SUPPLIED ENTRIES:
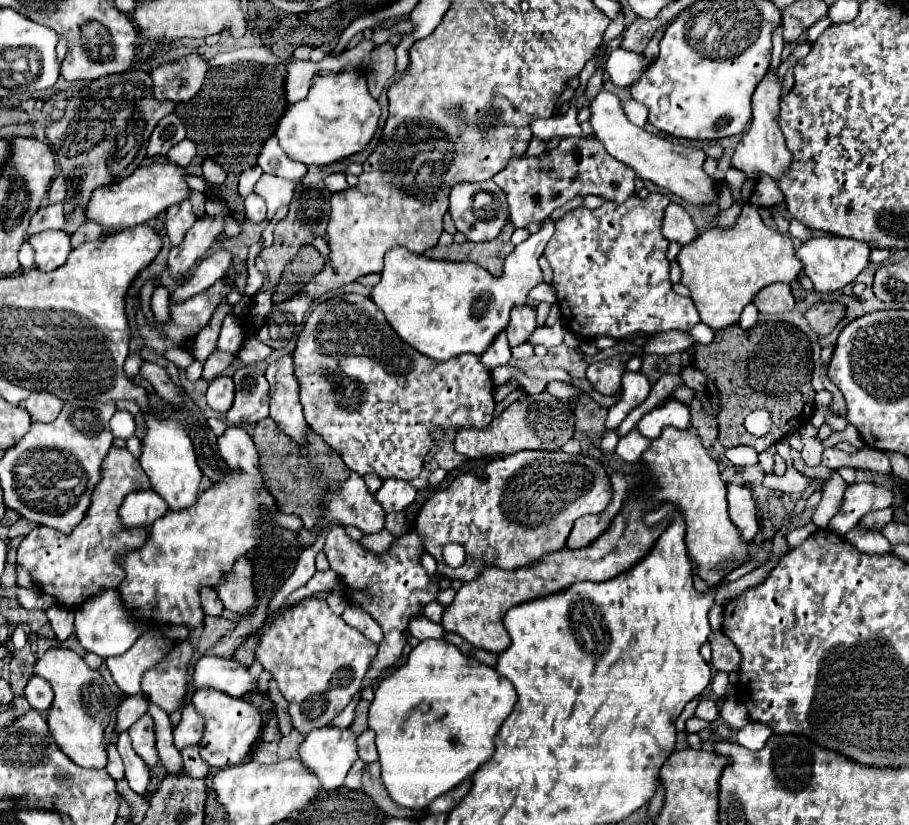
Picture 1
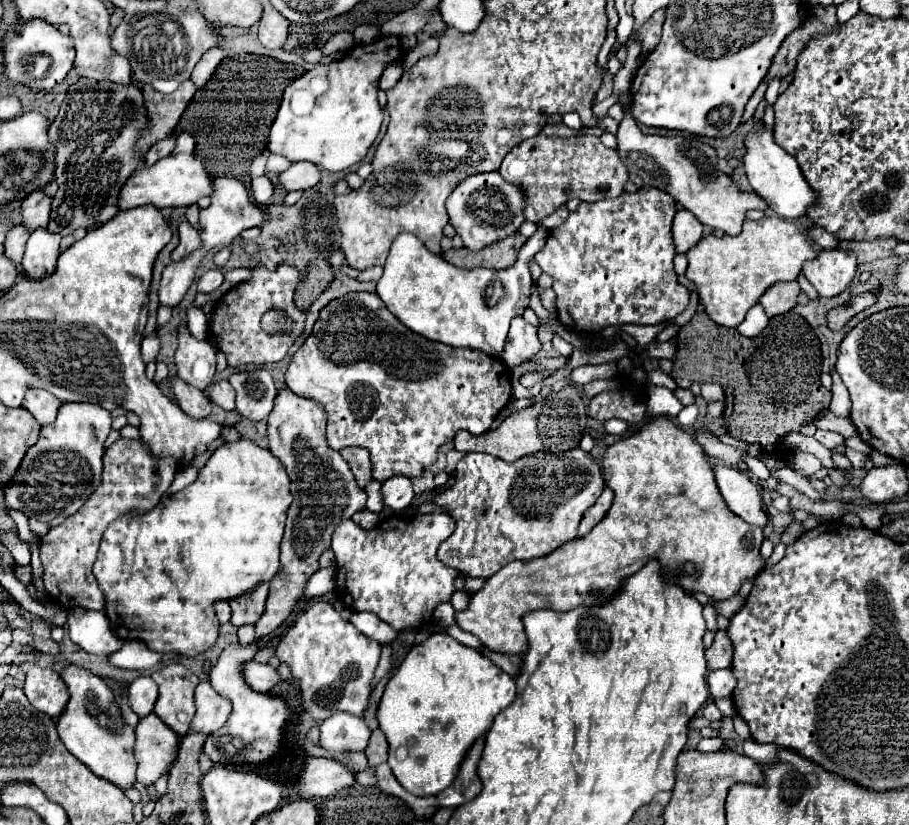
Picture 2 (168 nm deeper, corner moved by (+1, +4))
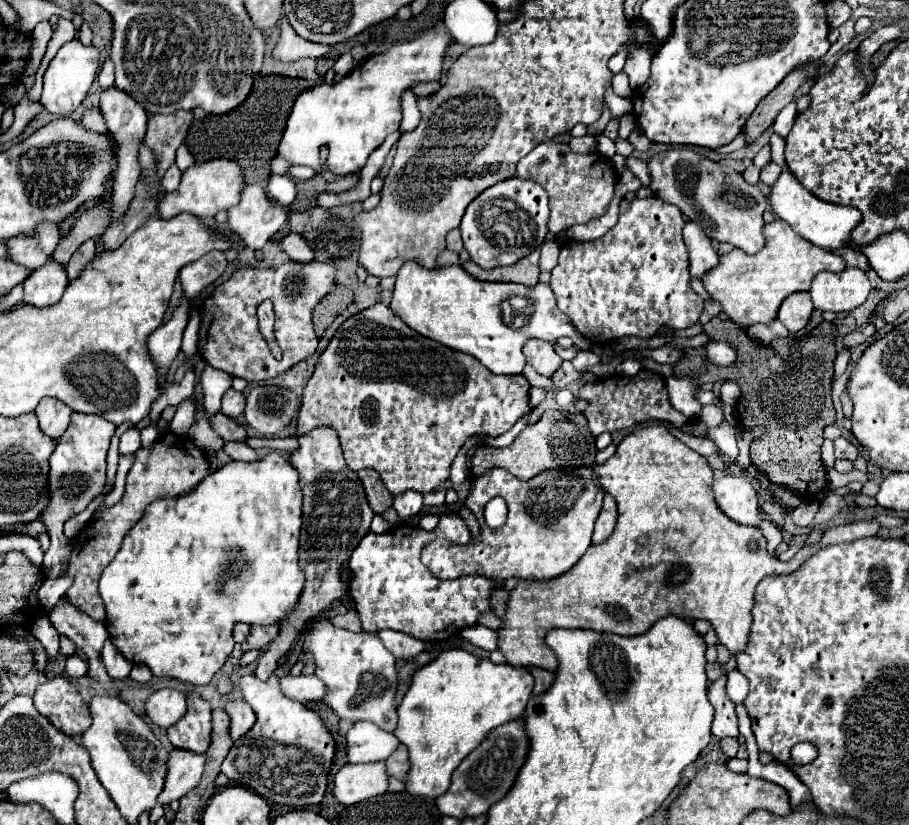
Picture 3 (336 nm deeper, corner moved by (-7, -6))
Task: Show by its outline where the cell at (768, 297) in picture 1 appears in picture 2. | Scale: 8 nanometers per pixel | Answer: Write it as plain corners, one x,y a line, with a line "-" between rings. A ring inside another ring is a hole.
795,280
793,282
777,282
775,286
771,286
761,296
759,304
765,308
767,316
773,318
773,316
779,316
779,314
785,314
785,312
793,310
795,304
797,304
799,292
801,292
801,288

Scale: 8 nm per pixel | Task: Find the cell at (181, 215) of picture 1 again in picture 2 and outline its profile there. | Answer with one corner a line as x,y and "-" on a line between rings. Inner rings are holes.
181,218
179,220
179,246
173,250
171,260
179,262
179,260
187,258
189,254
193,254
199,248
201,248
201,238
199,238
197,230
185,218

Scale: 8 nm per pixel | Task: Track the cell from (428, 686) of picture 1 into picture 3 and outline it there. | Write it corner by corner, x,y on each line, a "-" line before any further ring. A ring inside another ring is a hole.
459,648
445,650
435,660
419,668
413,674
409,690
405,692
397,708
399,722
393,732
397,740
405,744
409,750
411,768
405,780
407,792
419,798
437,798
445,790
449,790
453,770
461,764
465,756
469,756
481,744
481,740
489,734
489,730
523,716
525,704
531,698
531,690
533,690
533,676
525,668
515,668
509,664
493,664
489,658
479,658

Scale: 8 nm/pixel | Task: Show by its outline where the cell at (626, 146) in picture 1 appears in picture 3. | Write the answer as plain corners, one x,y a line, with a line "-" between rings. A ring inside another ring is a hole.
665,150
647,160
651,190
657,198
675,204
689,220
701,224
711,240
729,242
747,254
763,248
763,212
767,198
757,186
751,186
743,176
725,168
695,150

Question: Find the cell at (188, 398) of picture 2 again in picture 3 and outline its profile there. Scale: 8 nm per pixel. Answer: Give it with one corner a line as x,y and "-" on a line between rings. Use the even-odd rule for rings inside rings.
217,412
217,414
211,414
211,416
205,414
205,418
211,424
211,428
217,434
221,434
223,440
245,440
247,438
245,428
241,428
233,418
225,416
223,412

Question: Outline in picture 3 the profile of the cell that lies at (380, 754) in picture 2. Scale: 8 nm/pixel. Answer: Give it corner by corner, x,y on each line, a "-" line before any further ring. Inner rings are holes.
403,744
397,746
397,750
385,760
387,766
387,774
399,780
405,780
407,772
409,772
409,760
407,760
407,748

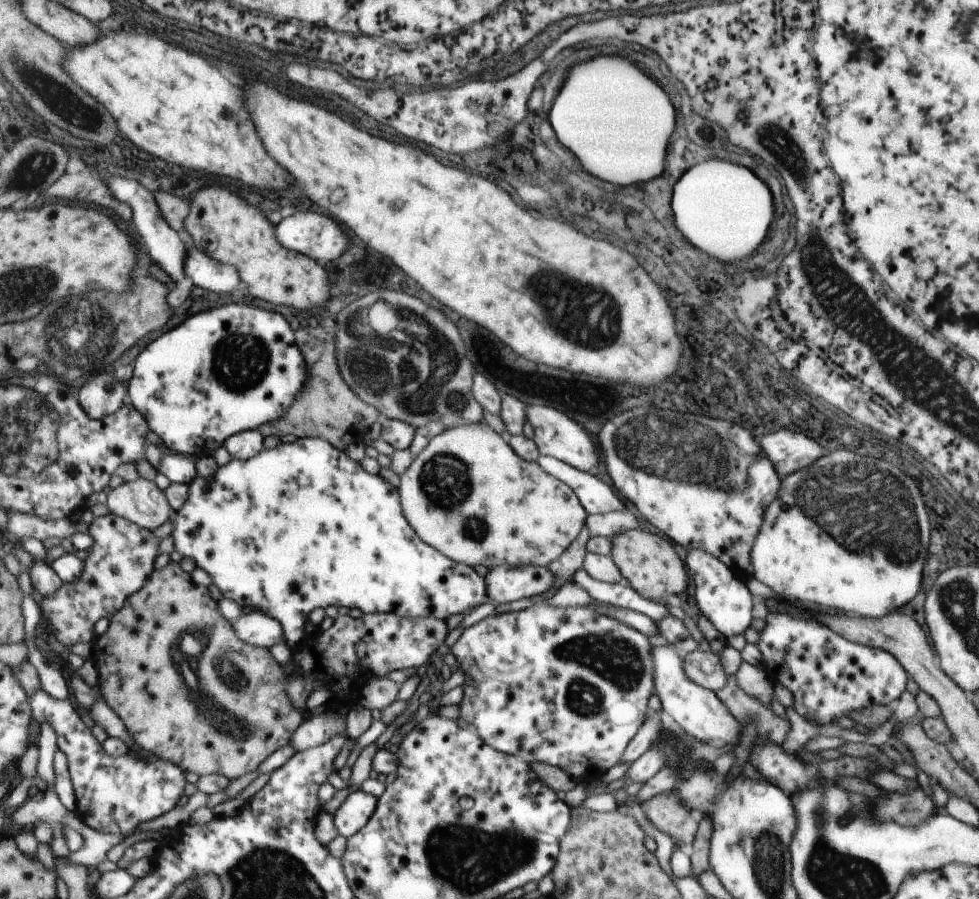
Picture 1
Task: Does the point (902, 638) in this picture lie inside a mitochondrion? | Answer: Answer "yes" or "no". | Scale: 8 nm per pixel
no

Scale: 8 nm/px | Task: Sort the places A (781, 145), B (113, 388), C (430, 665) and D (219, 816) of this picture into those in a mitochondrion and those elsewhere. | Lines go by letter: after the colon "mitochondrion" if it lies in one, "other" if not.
A: mitochondrion
B: mitochondrion
C: other
D: other

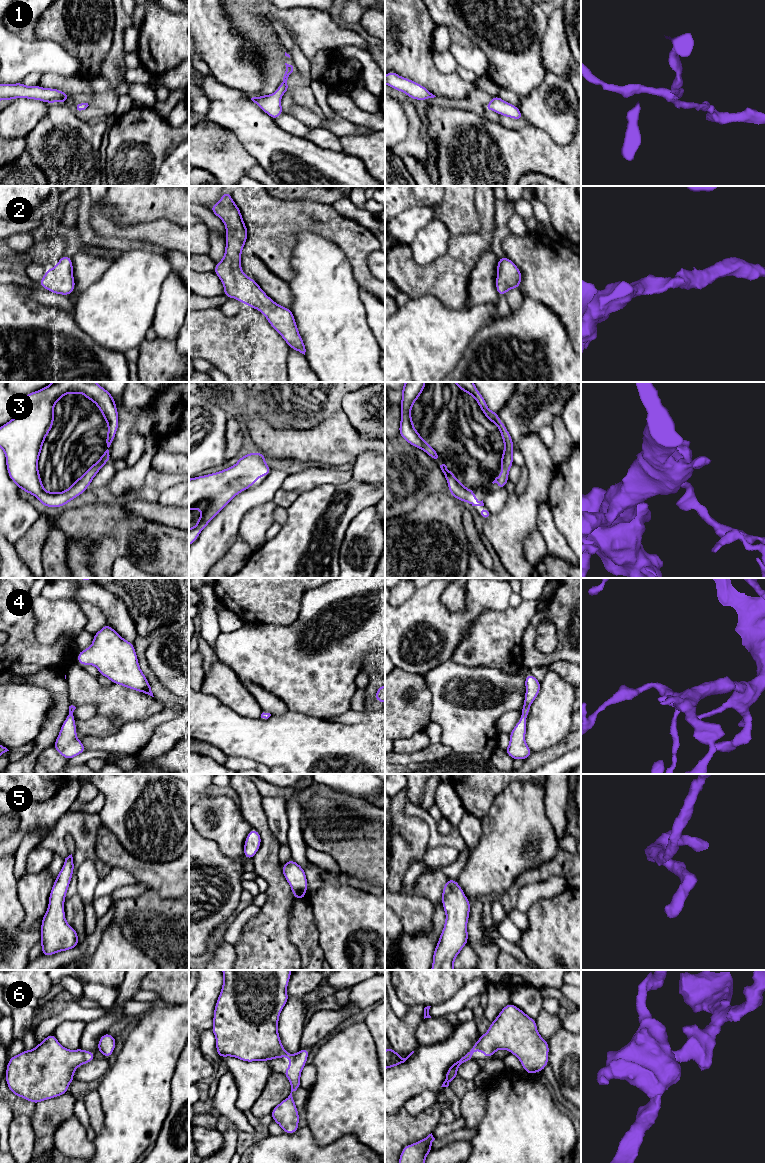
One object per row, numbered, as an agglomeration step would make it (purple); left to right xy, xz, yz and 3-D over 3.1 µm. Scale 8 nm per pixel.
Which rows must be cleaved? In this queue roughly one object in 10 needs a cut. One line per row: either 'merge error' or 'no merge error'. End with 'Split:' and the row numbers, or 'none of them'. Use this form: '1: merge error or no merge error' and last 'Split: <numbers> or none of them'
1: no merge error
2: no merge error
3: no merge error
4: no merge error
5: no merge error
6: no merge error
Split: none of them

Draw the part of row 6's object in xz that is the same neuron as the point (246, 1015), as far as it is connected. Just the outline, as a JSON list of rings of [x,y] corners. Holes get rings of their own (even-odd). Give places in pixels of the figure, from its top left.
[[[222,970],[224,982],[215,1004],[212,1032],[216,1037],[216,1050],[222,1059],[232,1056],[245,1062],[269,1061],[287,1057],[289,1067],[283,1072],[291,1084],[291,1093],[271,1112],[273,1121],[278,1123],[284,1133],[293,1134],[300,1120],[292,1092],[301,1087],[300,1076],[306,1065],[309,1048],[289,1054],[282,1046],[279,1033],[279,1015],[289,996],[286,988],[292,975],[290,970]]]

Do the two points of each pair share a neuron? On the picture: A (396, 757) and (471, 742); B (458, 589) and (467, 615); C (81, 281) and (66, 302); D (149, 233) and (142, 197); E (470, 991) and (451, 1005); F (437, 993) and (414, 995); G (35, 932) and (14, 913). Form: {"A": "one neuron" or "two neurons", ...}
{"A": "two neurons", "B": "two neurons", "C": "two neurons", "D": "two neurons", "E": "one neuron", "F": "one neuron", "G": "one neuron"}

AIM OF THE TASK: Type the entries above out again exactly, with no pictures.

RESULT OF THE EXERCISE:
Picture 1
Picture 2 (168 nm deeper, corner moved by (+1, +4))
Picture 3 (336 nm deeper, corner moved by (-7, -6))
Task: Show by its outline where the cell at (768, 297) in picture 1 appears in picture 2. | Scale: 8 nanometers per pixel | Answer: Write it as plain corners, one x,y a line, with a line "-" between rings. A ring inside another ring is a hole.
795,280
793,282
777,282
775,286
771,286
761,296
759,304
765,308
767,316
773,318
773,316
779,316
779,314
785,314
785,312
793,310
795,304
797,304
799,292
801,292
801,288

Scale: 8 nm per pixel | Task: Find the cell at (181, 215) of picture 1 again in picture 2 and outline its profile there. | Answer with one corner a line as x,y and "-" on a line between rings. Inner rings are holes.
181,218
179,220
179,246
173,250
171,260
179,262
179,260
187,258
189,254
193,254
199,248
201,248
201,238
199,238
197,230
185,218

Scale: 8 nm per pixel | Task: Track the cell from (428, 686) of picture 1 into picture 3 and outline it there. | Write it corner by corner, x,y on each line, a "-" line before any further ring. A ring inside another ring is a hole.
459,648
445,650
435,660
419,668
413,674
409,690
405,692
397,708
399,722
393,732
397,740
405,744
409,750
411,768
405,780
407,792
419,798
437,798
445,790
449,790
453,770
461,764
465,756
469,756
481,744
481,740
489,734
489,730
523,716
525,704
531,698
531,690
533,690
533,676
525,668
515,668
509,664
493,664
489,658
479,658

Scale: 8 nm/pixel | Task: Show by its outline where the cell at (626, 146) in picture 1 appears in picture 3. | Write the answer as plain corners, one x,y a line, with a line "-" between rings. A ring inside another ring is a hole.
665,150
647,160
651,190
657,198
675,204
689,220
701,224
711,240
729,242
747,254
763,248
763,212
767,198
757,186
751,186
743,176
725,168
695,150

Question: Find the cell at (188, 398) of picture 2 again in picture 3 and outline its profile there. Scale: 8 nm per pixel. Answer: Give it with one corner a line as x,y and "-" on a line between rings. Use the even-odd rule for rings inside rings.
217,412
217,414
211,414
211,416
205,414
205,418
211,424
211,428
217,434
221,434
223,440
245,440
247,438
245,428
241,428
233,418
225,416
223,412

Question: Outline in picture 3 the profile of the cell that lies at (380, 754) in picture 2. Scale: 8 nm/pixel. Answer: Give it corner by corner, x,y on each line, a "-" line before any further ring. Inner rings are holes.
403,744
397,746
397,750
385,760
387,766
387,774
399,780
405,780
407,772
409,772
409,760
407,760
407,748

Picture 1
Task: Does the point (902, 638) in this picture lie inside a mitochondrion? | Answer: Answer "yes" or "no". | Scale: 8 nm per pixel
no

Scale: 8 nm/px | Task: Sort the places A (781, 145), B (113, 388), C (430, 665) and D (219, 816) of this picture into those in a mitochondrion and those elsewhere. | Lines go by letter: after the colon "mitochondrion" if it lies in one, "other" if not.
A: mitochondrion
B: mitochondrion
C: other
D: other

One object per row, numbered, as an agglomeration step would make it (purple); left to right xy, xz, yz and 3-D over 3.1 µm. Scale 8 nm per pixel.
Which rows must be cleaved? In this queue roughly one object in 10 needs a cut. One line per row: either 'merge error' or 'no merge error'. End with 'Split:' and the row numbers, or 'none of them'. Use this form: '1: merge error or no merge error' and last 'Split: <numbers> or none of them'
1: no merge error
2: no merge error
3: no merge error
4: no merge error
5: no merge error
6: no merge error
Split: none of them

Draw the part of row 6's object in xz that is the same neuron as the point (246, 1015), as far as it is connected. Just the outline, as a JSON list of rings of [x,y] corners. Holes get rings of their own (even-odd). Give places in pixels of the figure, from its top left.
[[[222,970],[224,982],[215,1004],[212,1032],[216,1037],[216,1050],[222,1059],[232,1056],[245,1062],[269,1061],[287,1057],[289,1067],[283,1072],[291,1084],[291,1093],[271,1112],[273,1121],[278,1123],[284,1133],[293,1134],[300,1120],[292,1092],[301,1087],[300,1076],[306,1065],[309,1048],[289,1054],[282,1046],[279,1033],[279,1015],[289,996],[286,988],[292,975],[290,970]]]

Do the two points of each pair share a neuron? On the picture: A (396, 757) and (471, 742); B (458, 589) and (467, 615); C (81, 281) and (66, 302); D (149, 233) and (142, 197); E (470, 991) and (451, 1005); F (437, 993) and (414, 995); G (35, 932) and (14, 913). Form: {"A": "one neuron" or "two neurons", ...}
{"A": "two neurons", "B": "two neurons", "C": "two neurons", "D": "two neurons", "E": "one neuron", "F": "one neuron", "G": "one neuron"}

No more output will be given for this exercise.